• PROVIDED RECORDS:
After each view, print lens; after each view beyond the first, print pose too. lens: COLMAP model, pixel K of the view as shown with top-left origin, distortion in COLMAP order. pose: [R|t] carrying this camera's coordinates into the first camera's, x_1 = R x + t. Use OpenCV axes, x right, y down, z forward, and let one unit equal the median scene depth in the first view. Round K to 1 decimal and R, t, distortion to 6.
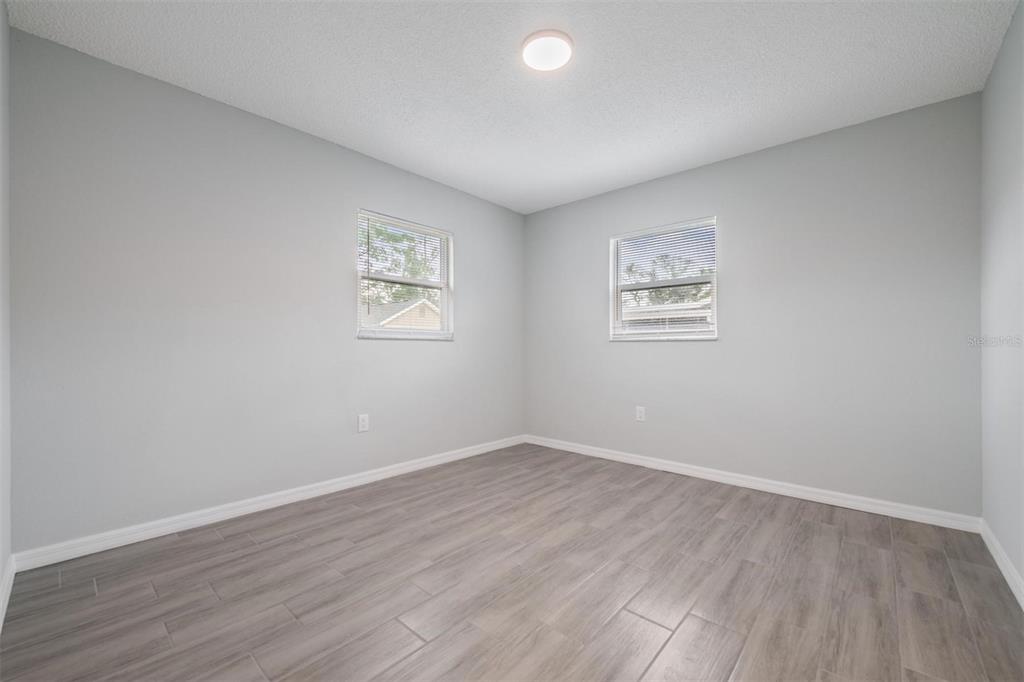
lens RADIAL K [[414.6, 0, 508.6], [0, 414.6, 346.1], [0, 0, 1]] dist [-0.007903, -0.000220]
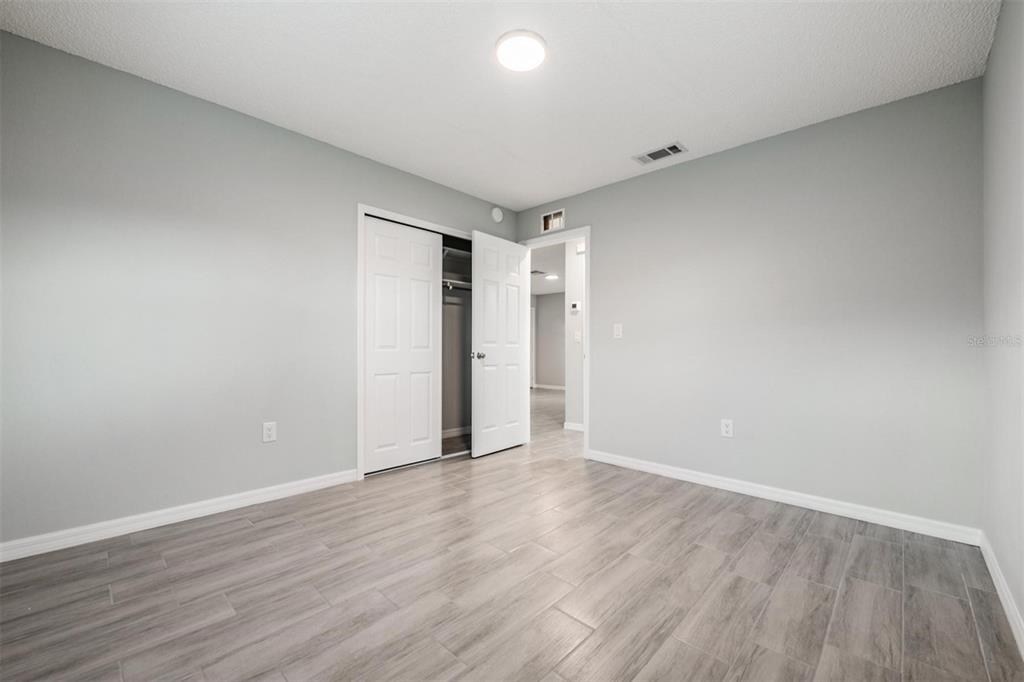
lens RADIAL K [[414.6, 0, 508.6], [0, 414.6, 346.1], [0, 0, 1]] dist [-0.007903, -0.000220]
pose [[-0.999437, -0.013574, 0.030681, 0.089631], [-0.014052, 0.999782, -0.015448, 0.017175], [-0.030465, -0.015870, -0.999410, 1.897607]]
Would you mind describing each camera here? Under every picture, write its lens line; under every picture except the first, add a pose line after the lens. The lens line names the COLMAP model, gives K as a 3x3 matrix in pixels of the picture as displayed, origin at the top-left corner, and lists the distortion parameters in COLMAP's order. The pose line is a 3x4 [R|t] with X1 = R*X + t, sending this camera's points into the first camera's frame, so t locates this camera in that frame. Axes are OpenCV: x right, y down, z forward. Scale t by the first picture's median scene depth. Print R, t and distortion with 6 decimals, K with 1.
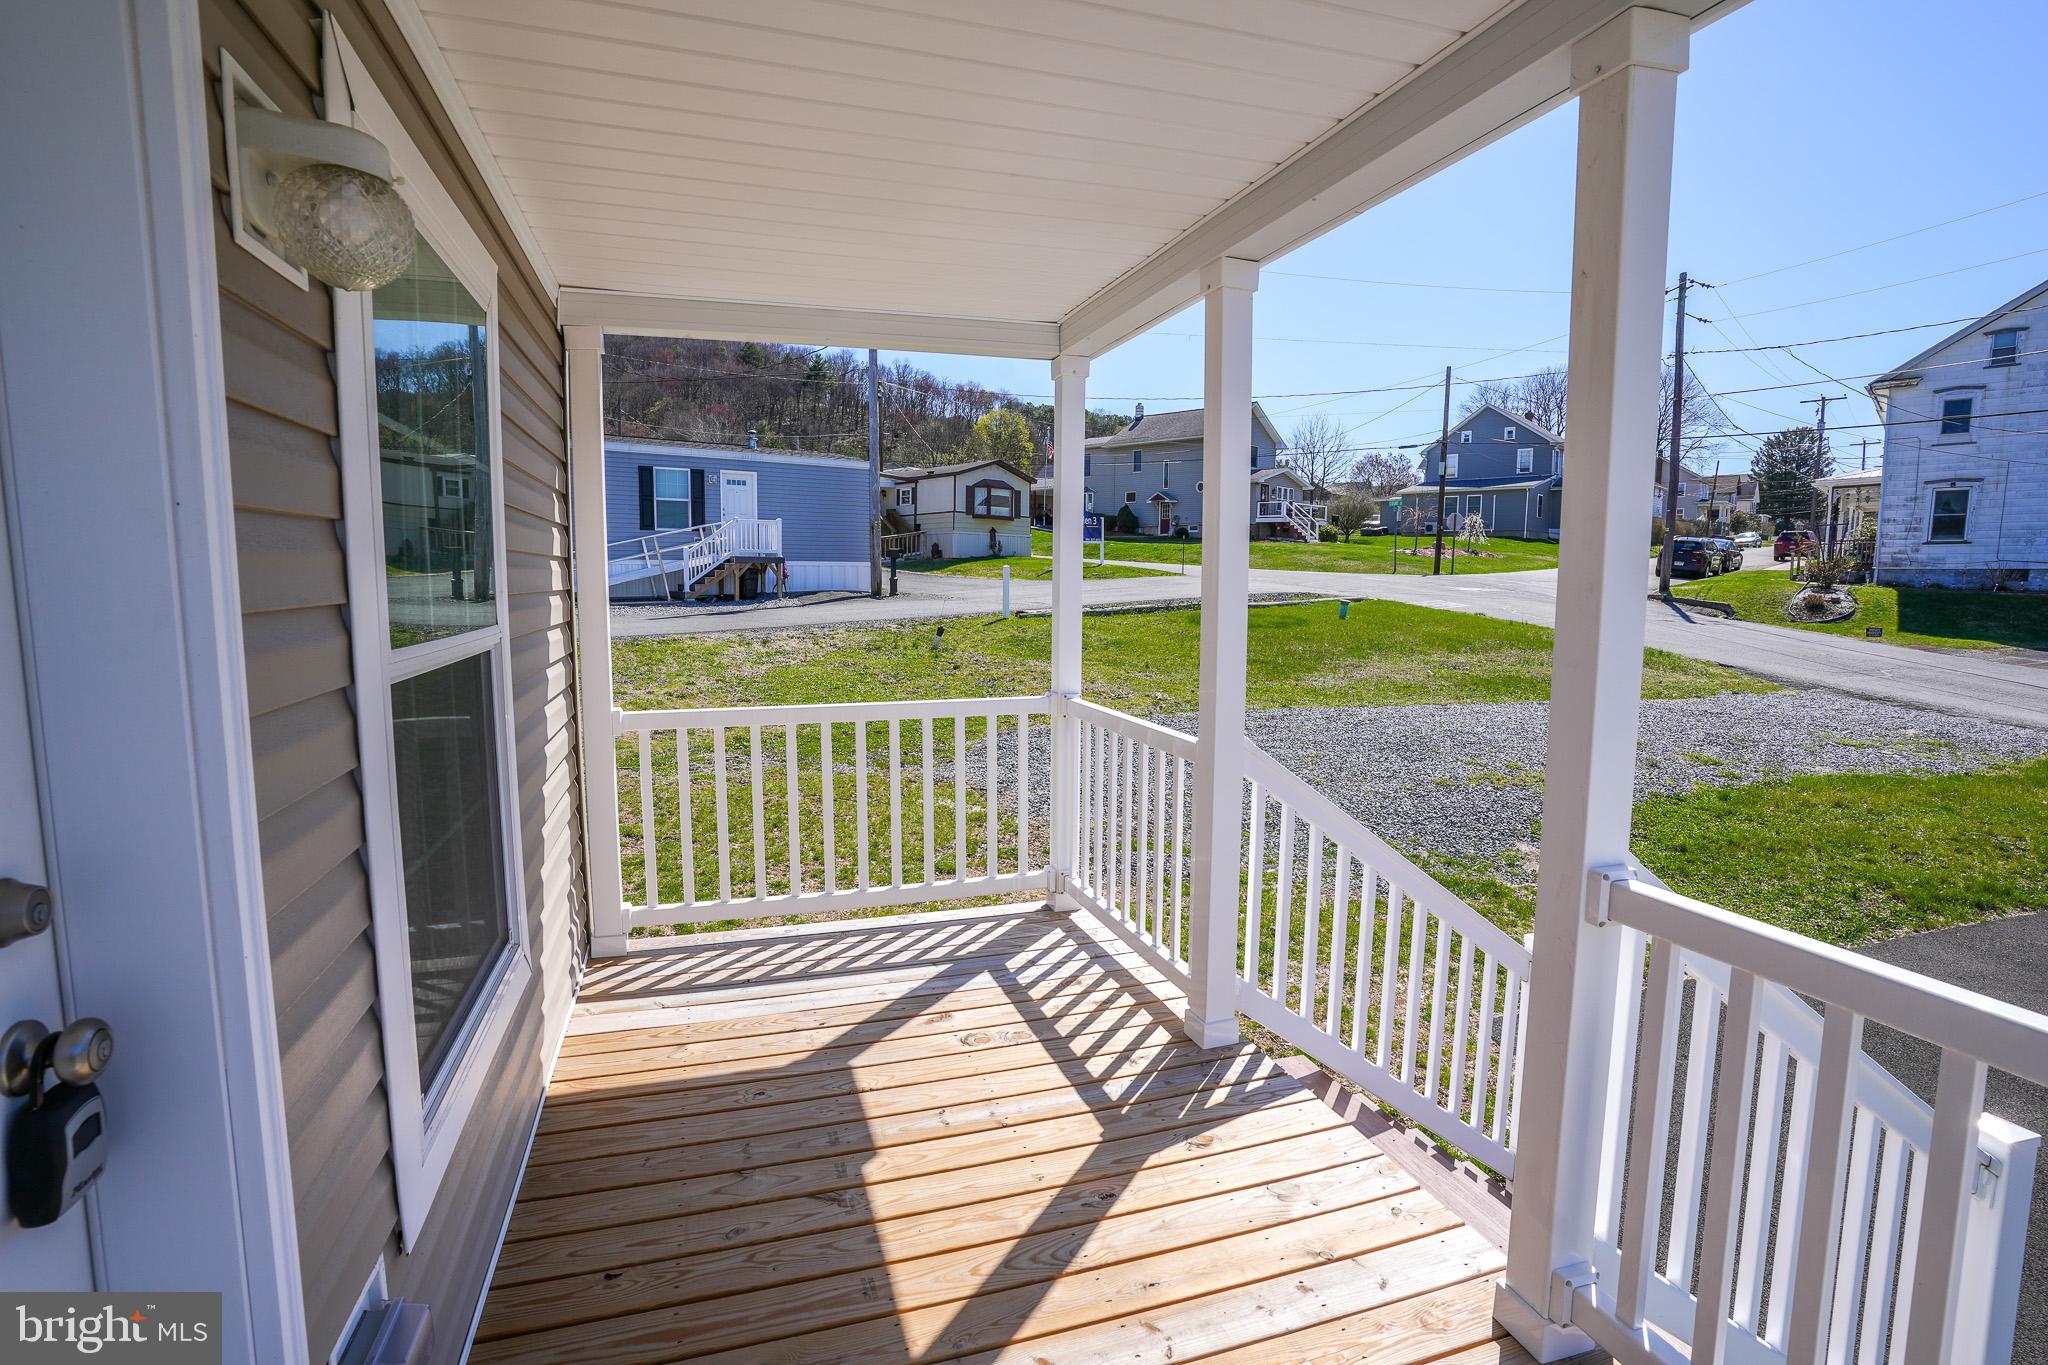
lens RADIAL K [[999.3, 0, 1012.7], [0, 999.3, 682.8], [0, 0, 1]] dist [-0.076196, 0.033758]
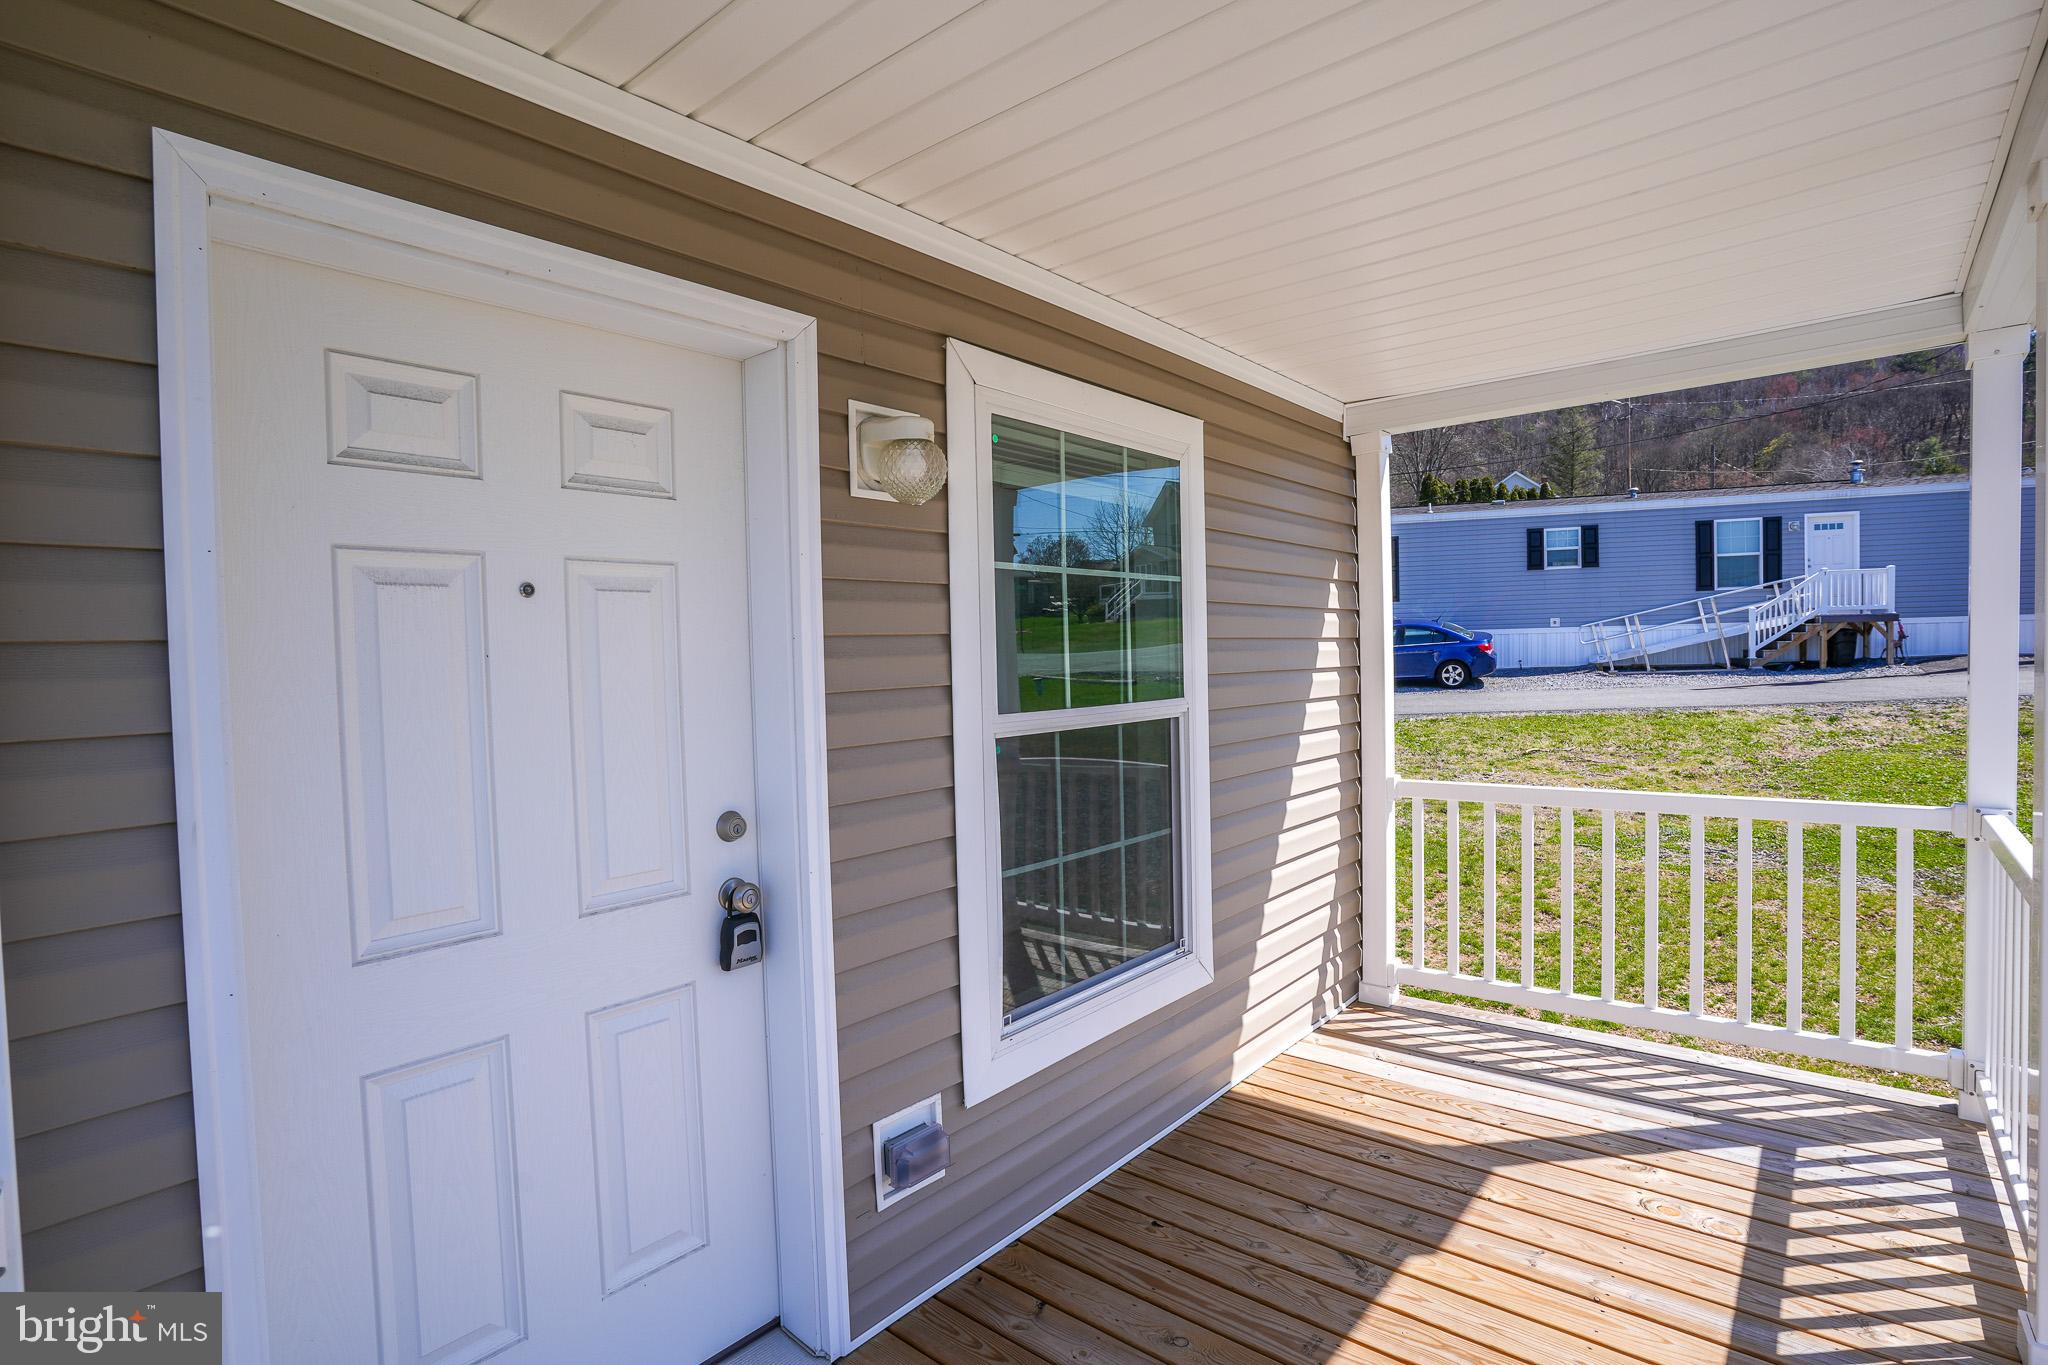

• TO DO: Write the listing above out again exactly, dropping each image.

• RESULT OF THIS EXERCISE:
After each view, print lens; after each view beyond the first, print pose too. lens: COLMAP model, pixel K of the view as shown with top-left origin, distortion in COLMAP order. pose: [R|t] carrying this camera's coordinates into the first camera's, x_1 = R x + t. Use OpenCV axes, x right, y down, z forward, and let one unit equal the median scene depth in the first view. Round K to 1 decimal and R, t, distortion to 6.
lens RADIAL K [[414.6, 0, 508.6], [0, 414.6, 346.1], [0, 0, 1]] dist [-0.007903, -0.000220]
lens RADIAL K [[414.6, 0, 508.6], [0, 414.6, 346.1], [0, 0, 1]] dist [-0.007903, -0.000220]
pose [[-0.999437, -0.013574, 0.030681, 0.089631], [-0.014052, 0.999782, -0.015448, 0.017175], [-0.030465, -0.015870, -0.999410, 1.897607]]
Would you mind describing each camera here? Under every picture, write its lens line; under every picture except the first, add a pose line after the lens. The lens line names the COLMAP model, gives K as a 3x3 matrix in pixels of the picture as displayed, origin at the top-left corner, and lists the distortion parameters in COLMAP's order. The pose line is a 3x4 [R|t] with X1 = R*X + t, sending this camera's points into the first camera's frame, so t locates this camera in that frame. Axes are OpenCV: x right, y down, z forward. Scale t by the first picture's median scene depth. Print R, t and distortion with 6 decimals, K with 1.
lens RADIAL K [[999.3, 0, 1012.7], [0, 999.3, 682.8], [0, 0, 1]] dist [-0.076196, 0.033758]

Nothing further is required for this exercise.